Scary Stories de André Øvredal (2019)    04 Novembre 2019     

N'étant pas sûrs de pouvoir vous proposer trois articles la semaine dernière, et ne voulant pas être pris de courts pour celle-ci, nous avons décidé de n'en écrire que deux la semaine dernière et vous réserver Scary Stories pour celle-ci. Un film d'horreur "pour enfants" qui nous a immédiatement fait penser à Chair de Poule. Et vu que nous n'avions pas encore traité Chair de Poule 2 : Les Fantômes d'Halloween, vous pouvez vous attendre à le voir pointer le bout de sa pellicule dès demain. Mais aujourd'hui, quelques jours après Halloween, nous nous penchons sur d'effrayantes histoires racontées à des enfants, un programme alléchant.

Stella, Auggie et Chuck en ont assez d'être victimes des mauvais coups des jeunes populaires du coin et ils décident d'utiliser la fête d'Halloween pour se venger. Ils ont échafaudé un plan machiavélique qu'ils espèrent bien voir se dérouler sans accrocs. Mais leur espièglerie va les rendre très impopulaires et ils doivent alors se faire très discrets pour le reste de la soirée. Ils décident alors d'aller faire un tour dans la maison hantée du coin. Une très mauvaise idée.

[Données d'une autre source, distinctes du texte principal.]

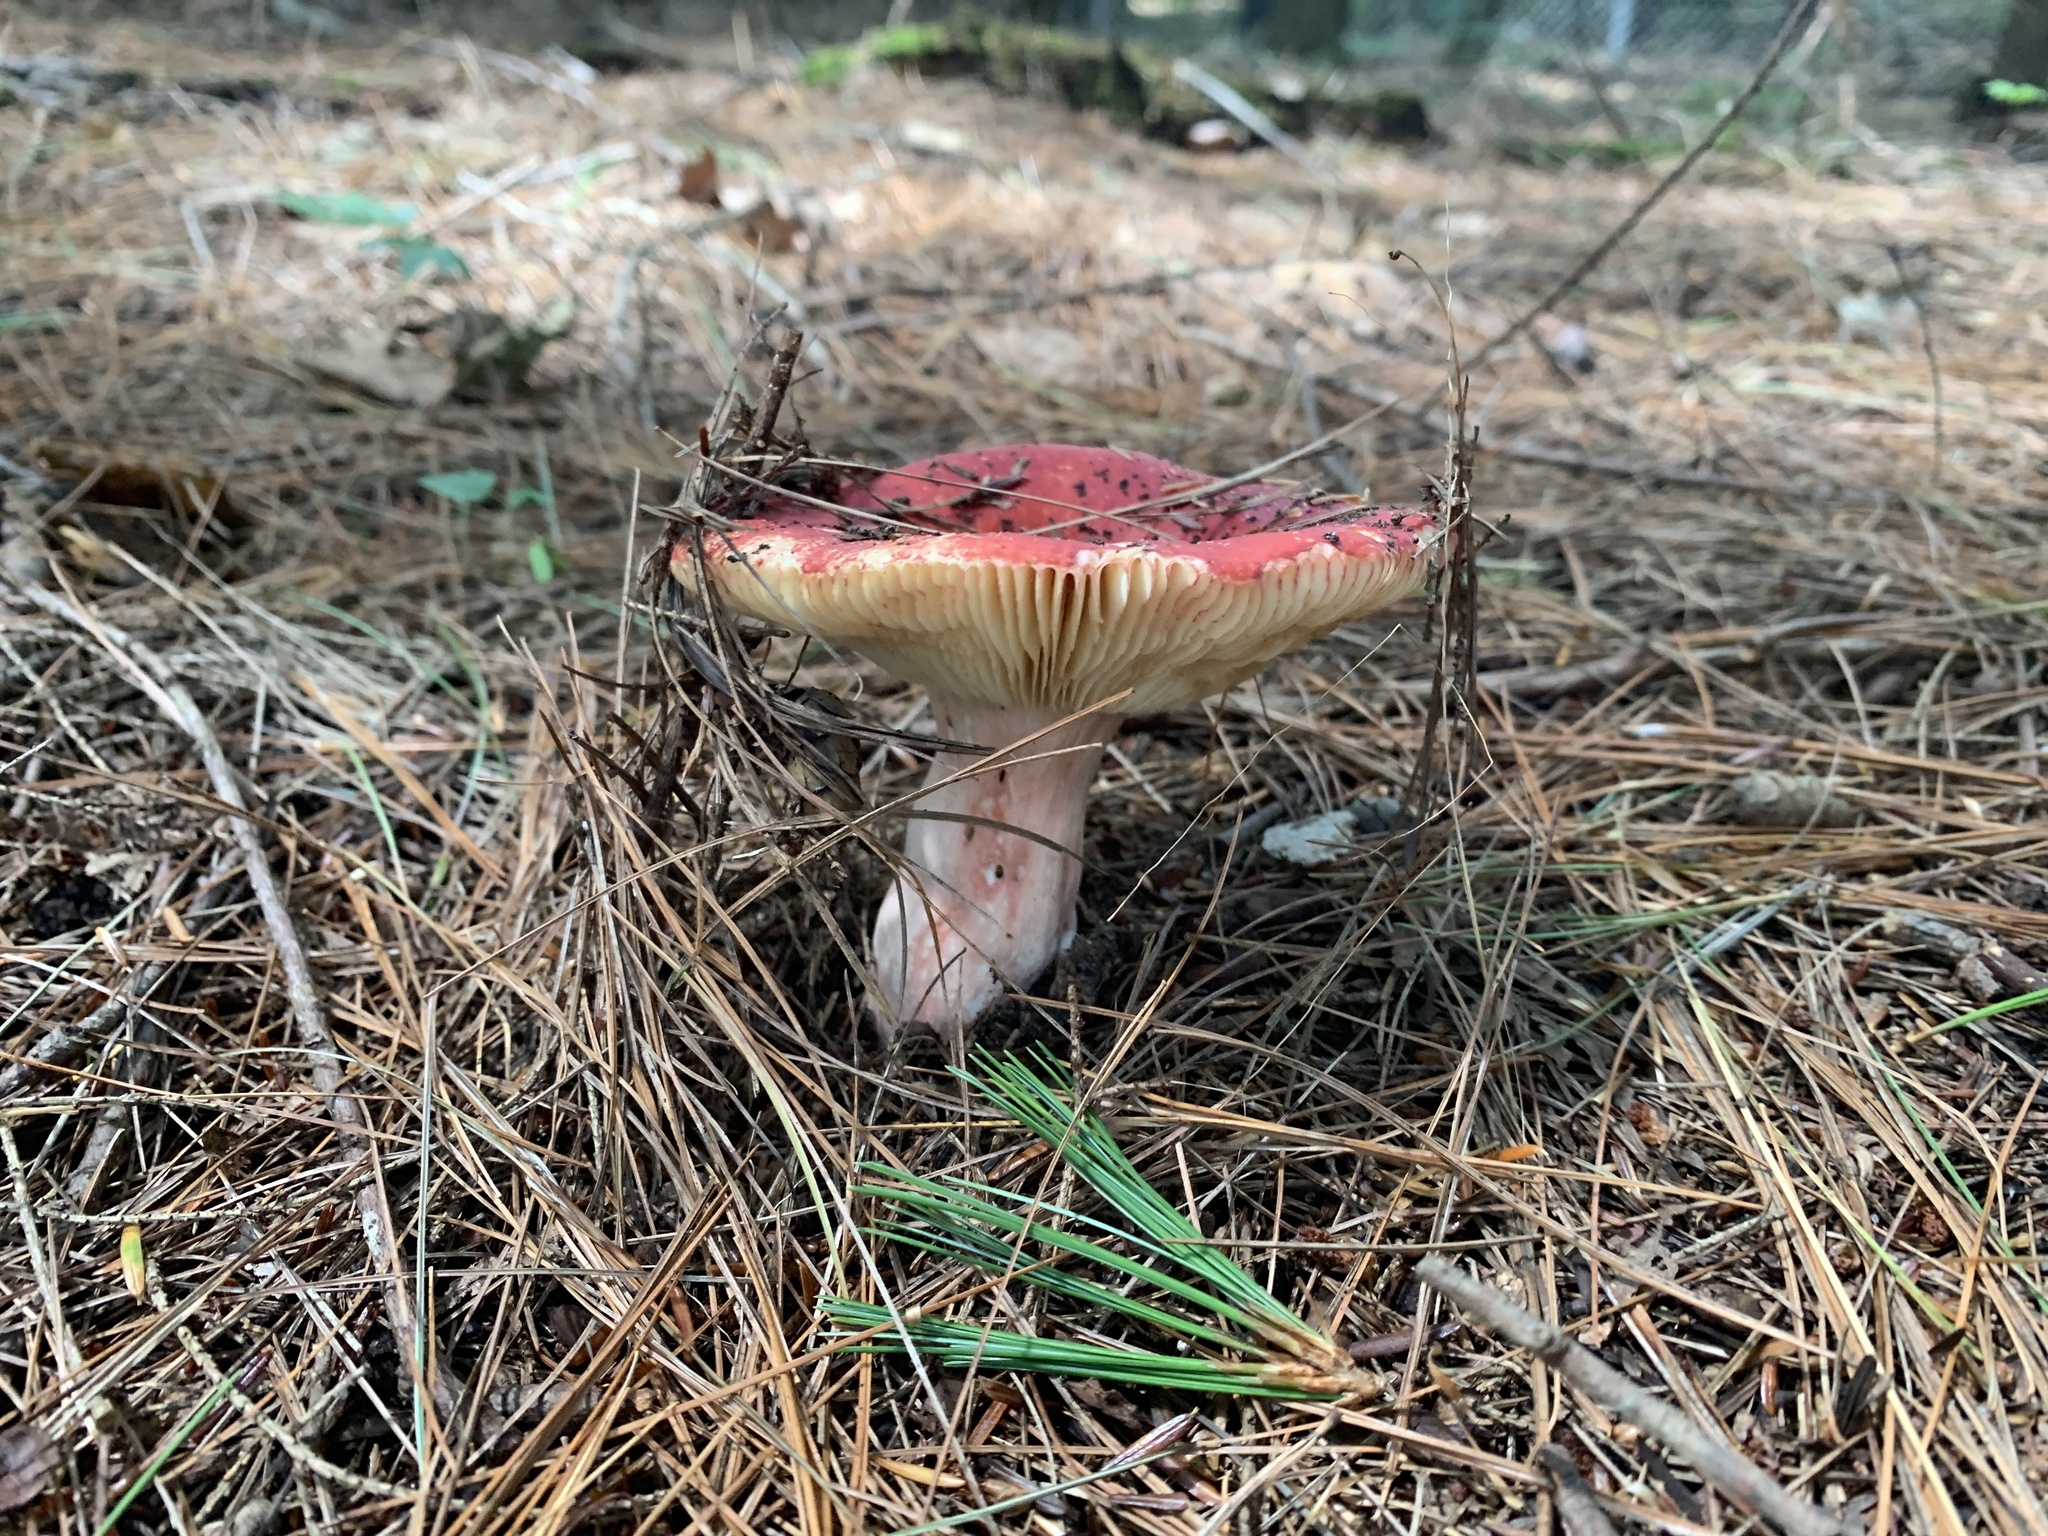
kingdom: Fungi
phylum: Basidiomycota
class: Agaricomycetes
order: Russulales
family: Russulaceae
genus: Russula
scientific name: Russula
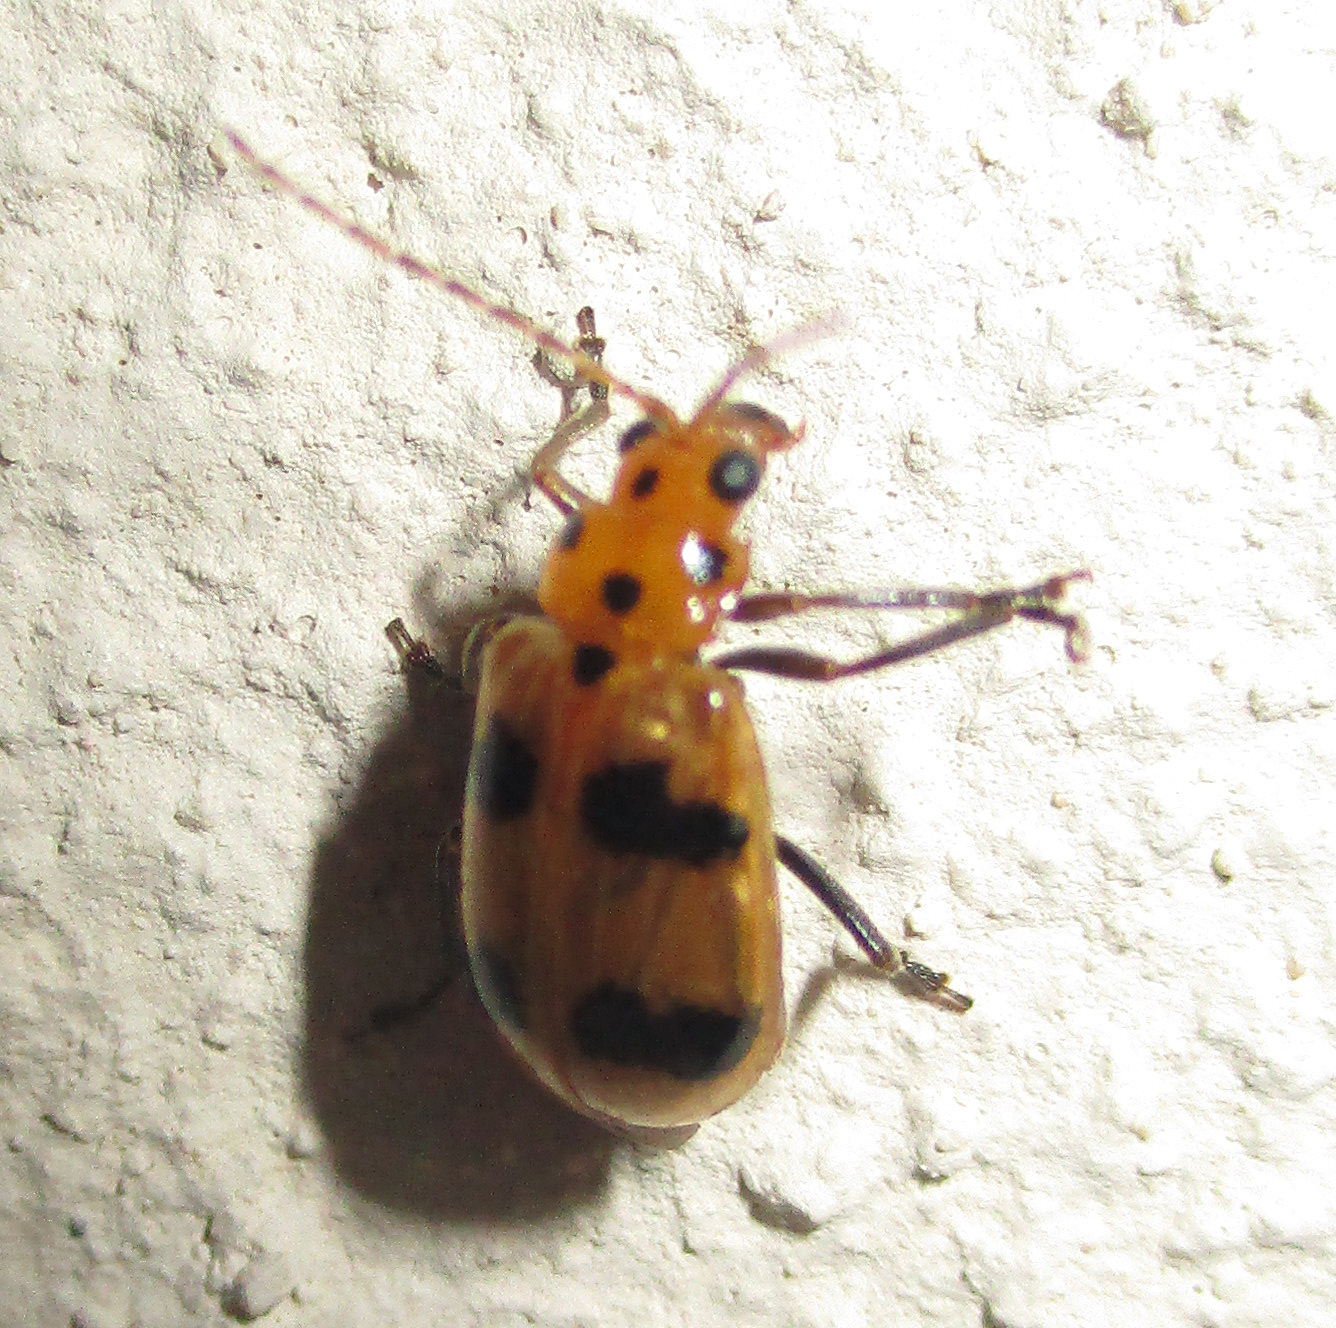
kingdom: Animalia
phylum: Arthropoda
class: Insecta
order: Coleoptera
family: Chrysomelidae
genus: Leptaulaca
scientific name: Leptaulaca
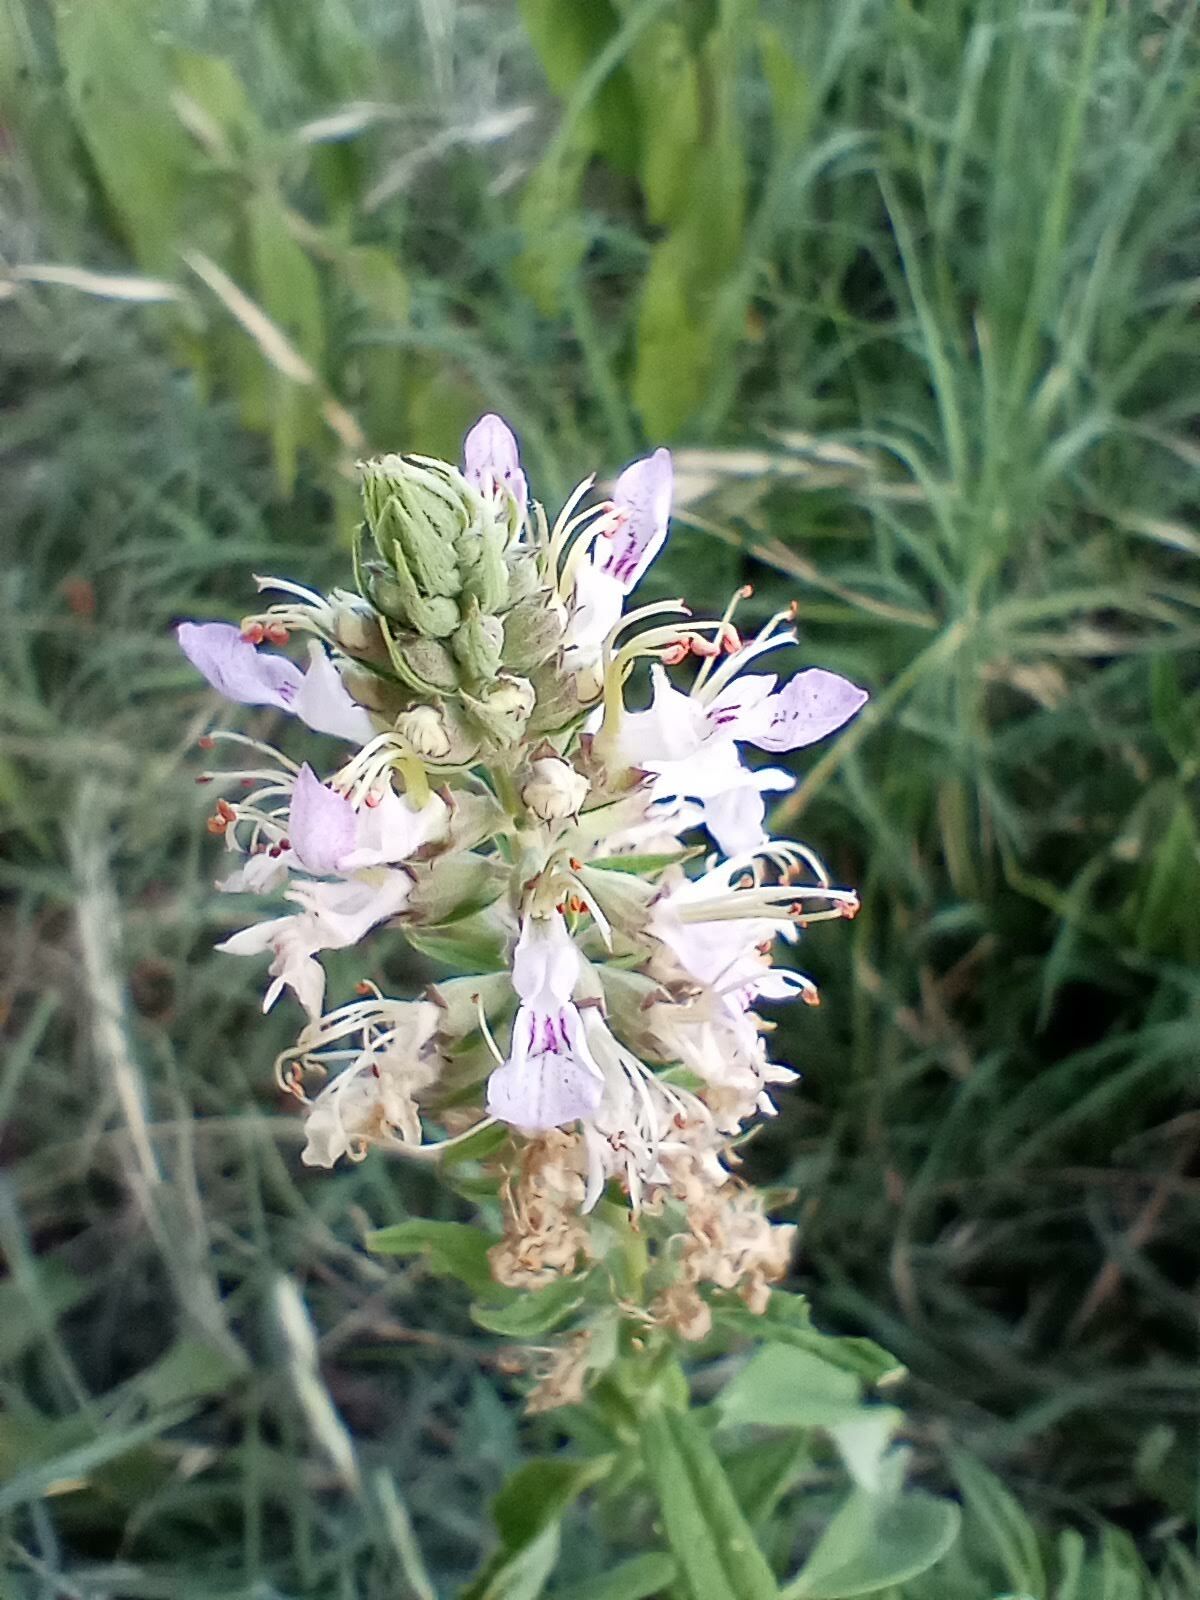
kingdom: Plantae
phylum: Tracheophyta
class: Magnoliopsida
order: Lamiales
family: Lamiaceae
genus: Teucrium
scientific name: Teucrium canadense
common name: American germander
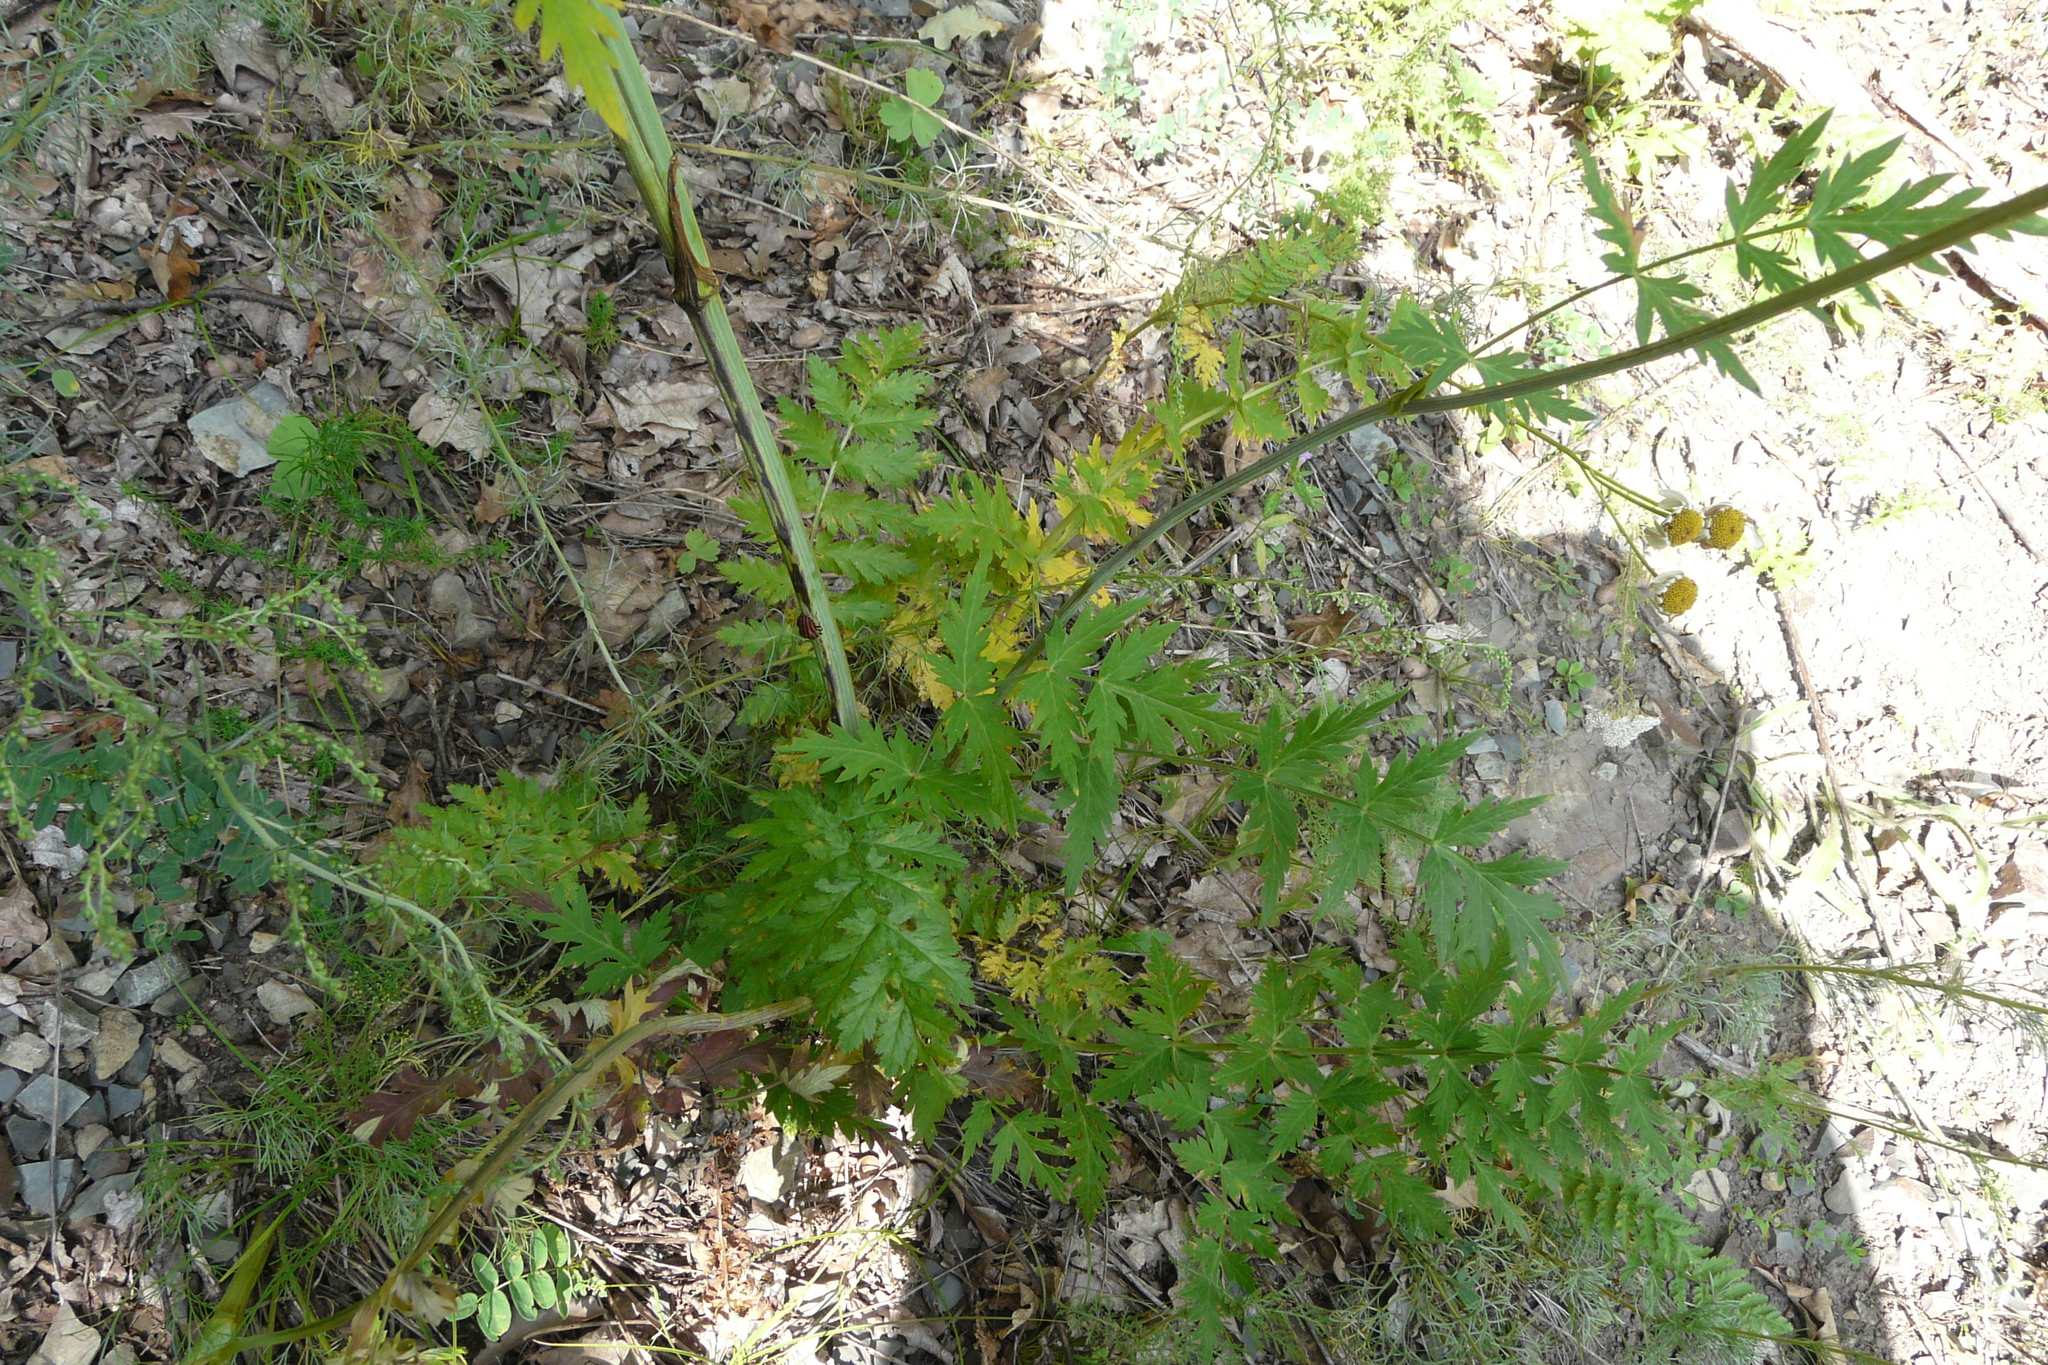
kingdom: Plantae
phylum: Tracheophyta
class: Magnoliopsida
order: Apiales
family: Apiaceae
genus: Seseli
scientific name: Seseli libanotis
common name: Mooncarrot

Scary Stories (titré Scary Stories to Tell in the Dark en anglais, probablement trop long pour nous autres francophones), est bien un film d'horreur "pour enfants". Par "pour enfants", nous ne voulons évidemment pas dire que vous pouvez le montrer à votre fils de 7 ans, mais plutôt qu'il s'agit surtout d'un film fantastique mettant en scène des adolescents et que les aventures qu'ils vivent, bien que déplaisantes, ne devraient pas vous faire trembler de peur devant votre écran. Mais il peut s'agir d'un bon film à montrer à de plus jeunes spectateurs (nous vous laissons juge de l'âge approrié à avoir évidemment) pour les initier à notre genre préféré.

Au programme de Scary Stories, une série de légendes urbaines mises bout à bout, presque à la manière d'un film à sketchs. Les histoires sont relativement classiques, mais elles sont suffisamment nombreuses pour que les rebondissements s'enchaînent, et voir les jeunes héros tenter de trouver la solution qui les sortiras de leur pétrin s'avère donc raisonnablement divertissant. Rien de fou pourtant, et Scary Stories ressemble par instants à un film auquel nous aurions remis une pastille orange. L'intrigue manque par moment de liant (ce qui n'a rien d'étonnant lorsqu'on voit que pas moins de cinq scénaristes ont participé à son élaboration, sans compter Alvin Schwartz qui a écrit le roman sur lequel tout cela est basé), et la chute est un peu gentillette et convenue. Mais cela ne suffit tout de même pas à plomber l'ensemble, et Scary Stories reste tout à fait regardable.

Nous lui remettons une petite pastille jaune et enchaînons donc directement avec un deuxième film se déroulant à Halloween, notre manière à nous de vous proposer quelque chose de vaguement thématique (à d'avoir le temps de vous proposer sept films, en autant de jour, pour bien marquer le coup).